Thank you, I can very much appreciate where you are coming from, and understand exactly what it is you are saying. Pamor is the incorrect term.
I had moved on from the term pamor and called it a feature though.

I rely heavily on learned Malaysian friends and others for some of the finer points on Malay Keris lore, often bouncing thoughts, ideas and quandaries off them whilst I flesh through the myriad of complexities, refer to books, institute collections and elsewhere to gather and or confirm data found and discuss. Often detail is lost in translation and my more my interpretation.
I have been assured though, the feature itself though is Alif and culturally considered Alif.

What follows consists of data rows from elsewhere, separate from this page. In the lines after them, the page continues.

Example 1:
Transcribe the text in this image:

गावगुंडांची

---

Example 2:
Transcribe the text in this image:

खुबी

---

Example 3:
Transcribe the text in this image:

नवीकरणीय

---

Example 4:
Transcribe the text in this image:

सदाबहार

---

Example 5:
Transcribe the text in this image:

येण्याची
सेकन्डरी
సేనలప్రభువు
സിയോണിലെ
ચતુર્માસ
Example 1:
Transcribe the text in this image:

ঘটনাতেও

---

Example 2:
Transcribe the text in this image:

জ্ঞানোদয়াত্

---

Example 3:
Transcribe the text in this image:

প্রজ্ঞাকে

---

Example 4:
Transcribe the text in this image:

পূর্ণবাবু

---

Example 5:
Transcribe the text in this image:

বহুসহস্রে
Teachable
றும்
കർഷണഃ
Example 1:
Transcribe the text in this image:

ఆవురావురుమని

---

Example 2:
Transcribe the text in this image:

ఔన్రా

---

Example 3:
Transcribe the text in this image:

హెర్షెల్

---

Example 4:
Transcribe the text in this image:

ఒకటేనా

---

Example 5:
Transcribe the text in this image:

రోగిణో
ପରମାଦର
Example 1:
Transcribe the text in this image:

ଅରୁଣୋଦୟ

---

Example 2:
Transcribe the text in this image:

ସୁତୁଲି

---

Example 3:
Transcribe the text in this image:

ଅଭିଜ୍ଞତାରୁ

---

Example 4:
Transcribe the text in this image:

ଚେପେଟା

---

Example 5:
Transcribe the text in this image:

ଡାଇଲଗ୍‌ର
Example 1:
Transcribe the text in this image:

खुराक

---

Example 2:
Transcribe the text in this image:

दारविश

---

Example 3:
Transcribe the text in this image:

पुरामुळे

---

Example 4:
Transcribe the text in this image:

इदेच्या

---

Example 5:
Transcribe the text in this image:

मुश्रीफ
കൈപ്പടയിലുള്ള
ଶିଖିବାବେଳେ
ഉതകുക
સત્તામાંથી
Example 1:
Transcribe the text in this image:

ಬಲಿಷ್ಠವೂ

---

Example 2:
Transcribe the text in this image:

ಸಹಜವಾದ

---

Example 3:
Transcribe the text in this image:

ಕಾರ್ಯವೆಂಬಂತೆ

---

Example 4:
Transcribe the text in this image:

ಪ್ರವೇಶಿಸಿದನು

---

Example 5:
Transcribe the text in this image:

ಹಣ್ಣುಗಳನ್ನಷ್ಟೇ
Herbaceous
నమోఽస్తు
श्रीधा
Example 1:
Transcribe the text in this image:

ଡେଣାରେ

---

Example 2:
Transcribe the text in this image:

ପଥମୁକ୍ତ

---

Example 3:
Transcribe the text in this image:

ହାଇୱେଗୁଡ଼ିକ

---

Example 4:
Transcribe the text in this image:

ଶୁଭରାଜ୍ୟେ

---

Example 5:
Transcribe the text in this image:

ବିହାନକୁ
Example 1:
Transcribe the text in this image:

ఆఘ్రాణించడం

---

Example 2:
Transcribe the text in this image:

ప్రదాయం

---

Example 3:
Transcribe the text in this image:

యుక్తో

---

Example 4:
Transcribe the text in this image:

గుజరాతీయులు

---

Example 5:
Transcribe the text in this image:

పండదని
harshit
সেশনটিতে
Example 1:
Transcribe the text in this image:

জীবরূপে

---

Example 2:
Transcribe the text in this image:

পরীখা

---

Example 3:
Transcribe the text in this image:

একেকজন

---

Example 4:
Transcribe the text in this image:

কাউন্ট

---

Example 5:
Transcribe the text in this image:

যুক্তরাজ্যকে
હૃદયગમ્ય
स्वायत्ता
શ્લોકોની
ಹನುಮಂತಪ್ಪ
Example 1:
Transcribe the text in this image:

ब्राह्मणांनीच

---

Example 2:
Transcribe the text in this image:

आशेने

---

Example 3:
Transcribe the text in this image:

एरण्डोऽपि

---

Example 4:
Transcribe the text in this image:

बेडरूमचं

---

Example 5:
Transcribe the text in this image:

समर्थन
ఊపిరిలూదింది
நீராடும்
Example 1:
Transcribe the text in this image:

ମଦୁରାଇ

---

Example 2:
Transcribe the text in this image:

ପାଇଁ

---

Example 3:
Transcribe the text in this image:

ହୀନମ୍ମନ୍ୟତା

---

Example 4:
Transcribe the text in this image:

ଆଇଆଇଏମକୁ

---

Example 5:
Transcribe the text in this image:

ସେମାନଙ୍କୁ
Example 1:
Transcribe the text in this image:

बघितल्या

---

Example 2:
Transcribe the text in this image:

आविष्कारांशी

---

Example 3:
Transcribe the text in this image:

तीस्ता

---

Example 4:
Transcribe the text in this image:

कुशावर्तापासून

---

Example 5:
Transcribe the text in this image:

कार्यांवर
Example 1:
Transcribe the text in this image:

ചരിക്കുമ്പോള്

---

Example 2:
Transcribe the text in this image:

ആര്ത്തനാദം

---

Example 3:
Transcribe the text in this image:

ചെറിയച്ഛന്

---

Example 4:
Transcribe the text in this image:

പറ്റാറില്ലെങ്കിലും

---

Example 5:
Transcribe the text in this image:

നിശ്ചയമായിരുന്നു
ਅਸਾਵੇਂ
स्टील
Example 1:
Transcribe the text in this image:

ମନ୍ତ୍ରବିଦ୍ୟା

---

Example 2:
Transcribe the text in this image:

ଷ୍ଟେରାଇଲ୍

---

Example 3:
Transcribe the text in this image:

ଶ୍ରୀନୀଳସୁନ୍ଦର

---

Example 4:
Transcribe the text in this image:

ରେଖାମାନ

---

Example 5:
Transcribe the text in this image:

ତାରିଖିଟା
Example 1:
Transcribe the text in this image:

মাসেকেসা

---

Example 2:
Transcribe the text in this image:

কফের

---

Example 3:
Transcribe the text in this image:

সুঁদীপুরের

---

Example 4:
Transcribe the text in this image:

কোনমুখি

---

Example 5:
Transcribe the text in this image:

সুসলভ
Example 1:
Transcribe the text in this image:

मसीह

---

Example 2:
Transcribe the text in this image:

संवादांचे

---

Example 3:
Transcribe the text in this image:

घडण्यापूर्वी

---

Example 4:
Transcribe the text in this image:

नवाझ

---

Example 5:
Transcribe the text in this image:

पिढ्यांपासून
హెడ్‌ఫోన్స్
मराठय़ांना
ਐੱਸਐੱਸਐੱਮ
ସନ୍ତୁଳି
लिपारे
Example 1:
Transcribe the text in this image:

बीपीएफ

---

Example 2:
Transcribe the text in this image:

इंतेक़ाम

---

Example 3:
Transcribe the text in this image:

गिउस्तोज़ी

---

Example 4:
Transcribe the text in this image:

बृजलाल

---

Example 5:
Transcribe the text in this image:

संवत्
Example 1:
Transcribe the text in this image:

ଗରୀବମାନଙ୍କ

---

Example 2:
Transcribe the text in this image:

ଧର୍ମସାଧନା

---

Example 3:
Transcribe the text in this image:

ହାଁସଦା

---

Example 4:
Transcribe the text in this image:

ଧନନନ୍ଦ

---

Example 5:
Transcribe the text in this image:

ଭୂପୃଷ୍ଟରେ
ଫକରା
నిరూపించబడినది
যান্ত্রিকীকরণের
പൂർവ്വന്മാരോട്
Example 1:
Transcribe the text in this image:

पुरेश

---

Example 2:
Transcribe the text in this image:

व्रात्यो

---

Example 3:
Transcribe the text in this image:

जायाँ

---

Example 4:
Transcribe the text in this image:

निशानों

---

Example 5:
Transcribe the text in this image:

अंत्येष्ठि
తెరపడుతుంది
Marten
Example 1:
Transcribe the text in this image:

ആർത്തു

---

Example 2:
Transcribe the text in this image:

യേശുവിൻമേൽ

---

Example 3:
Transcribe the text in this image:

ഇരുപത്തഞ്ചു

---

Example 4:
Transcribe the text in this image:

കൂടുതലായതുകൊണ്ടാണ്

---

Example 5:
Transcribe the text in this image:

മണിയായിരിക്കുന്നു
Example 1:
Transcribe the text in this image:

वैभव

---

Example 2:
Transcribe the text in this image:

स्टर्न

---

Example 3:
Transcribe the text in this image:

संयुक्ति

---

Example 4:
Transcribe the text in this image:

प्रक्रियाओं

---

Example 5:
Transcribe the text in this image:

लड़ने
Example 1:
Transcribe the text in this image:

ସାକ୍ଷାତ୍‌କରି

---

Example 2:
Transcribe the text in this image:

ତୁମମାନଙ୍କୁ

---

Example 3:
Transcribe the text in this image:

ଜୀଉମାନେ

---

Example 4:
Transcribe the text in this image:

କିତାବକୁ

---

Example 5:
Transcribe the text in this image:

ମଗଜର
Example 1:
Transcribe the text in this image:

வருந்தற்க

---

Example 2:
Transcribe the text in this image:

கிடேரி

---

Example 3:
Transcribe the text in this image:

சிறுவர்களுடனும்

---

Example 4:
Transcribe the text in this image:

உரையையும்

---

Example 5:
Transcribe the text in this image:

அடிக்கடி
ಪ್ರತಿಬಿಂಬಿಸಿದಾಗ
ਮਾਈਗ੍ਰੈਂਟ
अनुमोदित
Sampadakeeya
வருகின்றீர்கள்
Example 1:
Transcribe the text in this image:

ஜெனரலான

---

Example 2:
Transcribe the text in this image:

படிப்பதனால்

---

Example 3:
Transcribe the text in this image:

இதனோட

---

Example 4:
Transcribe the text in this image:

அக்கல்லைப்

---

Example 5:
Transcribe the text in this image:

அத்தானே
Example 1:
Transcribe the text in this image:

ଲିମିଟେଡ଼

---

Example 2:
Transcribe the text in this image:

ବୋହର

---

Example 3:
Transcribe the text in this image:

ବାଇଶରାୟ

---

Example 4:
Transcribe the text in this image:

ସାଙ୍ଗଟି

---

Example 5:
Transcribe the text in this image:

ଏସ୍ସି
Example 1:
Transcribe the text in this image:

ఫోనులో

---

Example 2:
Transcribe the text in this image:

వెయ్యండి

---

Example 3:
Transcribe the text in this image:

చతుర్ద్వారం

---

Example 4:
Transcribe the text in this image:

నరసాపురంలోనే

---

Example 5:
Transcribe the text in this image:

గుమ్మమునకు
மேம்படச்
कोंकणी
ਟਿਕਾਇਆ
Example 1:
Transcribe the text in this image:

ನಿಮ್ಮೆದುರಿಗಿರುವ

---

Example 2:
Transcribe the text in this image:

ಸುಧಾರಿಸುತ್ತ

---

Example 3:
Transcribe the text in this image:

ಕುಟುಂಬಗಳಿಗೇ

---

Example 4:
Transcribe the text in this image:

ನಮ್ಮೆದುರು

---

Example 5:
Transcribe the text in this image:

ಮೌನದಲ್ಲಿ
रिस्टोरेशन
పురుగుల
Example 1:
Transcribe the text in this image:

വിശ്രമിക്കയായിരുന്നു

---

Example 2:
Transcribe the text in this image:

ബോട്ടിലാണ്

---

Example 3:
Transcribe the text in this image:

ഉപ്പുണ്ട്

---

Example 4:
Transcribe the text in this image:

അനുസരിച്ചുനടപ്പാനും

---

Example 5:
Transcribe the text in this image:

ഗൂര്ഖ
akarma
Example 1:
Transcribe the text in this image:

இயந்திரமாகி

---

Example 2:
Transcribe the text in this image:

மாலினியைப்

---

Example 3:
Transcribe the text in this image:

As a side note, TBH, until last week I had NO idea that the form of the Saras Jarum sepucuk was in the design, representant of lam and Alif. Not pamor I know, but representative of the characters, much like my thoughts on this Java blade's features being that of Arjuna Sasrabahu, the thread however died a natural death as I don't think such design elements are touched upon often enough to be explored to their full potential. http://www.vikingsword.com/vb/showthread.php?t=28924

On the snippet shared, which I've called the Alif feature, the blade perhaps needs to be viewed under glass in hand.
I believe it is mechanically planned to open at the three Alif points. Whilst the thicker base and mid sections have what could be considered a post forging additions, there is too much variance in width and depth on close examination, and the Alif to the tip has variance in angles like a subtle 5 luk blade.
The blade is a blend of differential steels, and, not true pamor in the purest sense, more like the bark off an old ironbark in a two dimensional sense. A wootz without the finesse... I liken it to a blend of Besi bari lubang jarum, retak arong, and retak kaki lipan when looking at all features.
It has clear contrasting sections of very tiny proportions running the entire length, and I do see within the sections, being the base, middle and tip that carry the Alif feature or motif, a horizontal and vertical layering of differential overlapping metals, like scales if I had to describe it, whilst the sections between are all vertically running differential metals mostly.

Does this suggest the mechanical layering was by design intended to open in these particular three places during the manufacture process?

On the original blade discussed, the "little wandering brook" seems very purposeful in that it opens a on the medial ridge, a fraction above inner triangle, through to just short of the blades tip. The reverse as noted has nil such features.
The blade design leads me to ask, does the blade itself with the triple "v"s represent an inverted "V", Gunungan, or "8" in Arabic?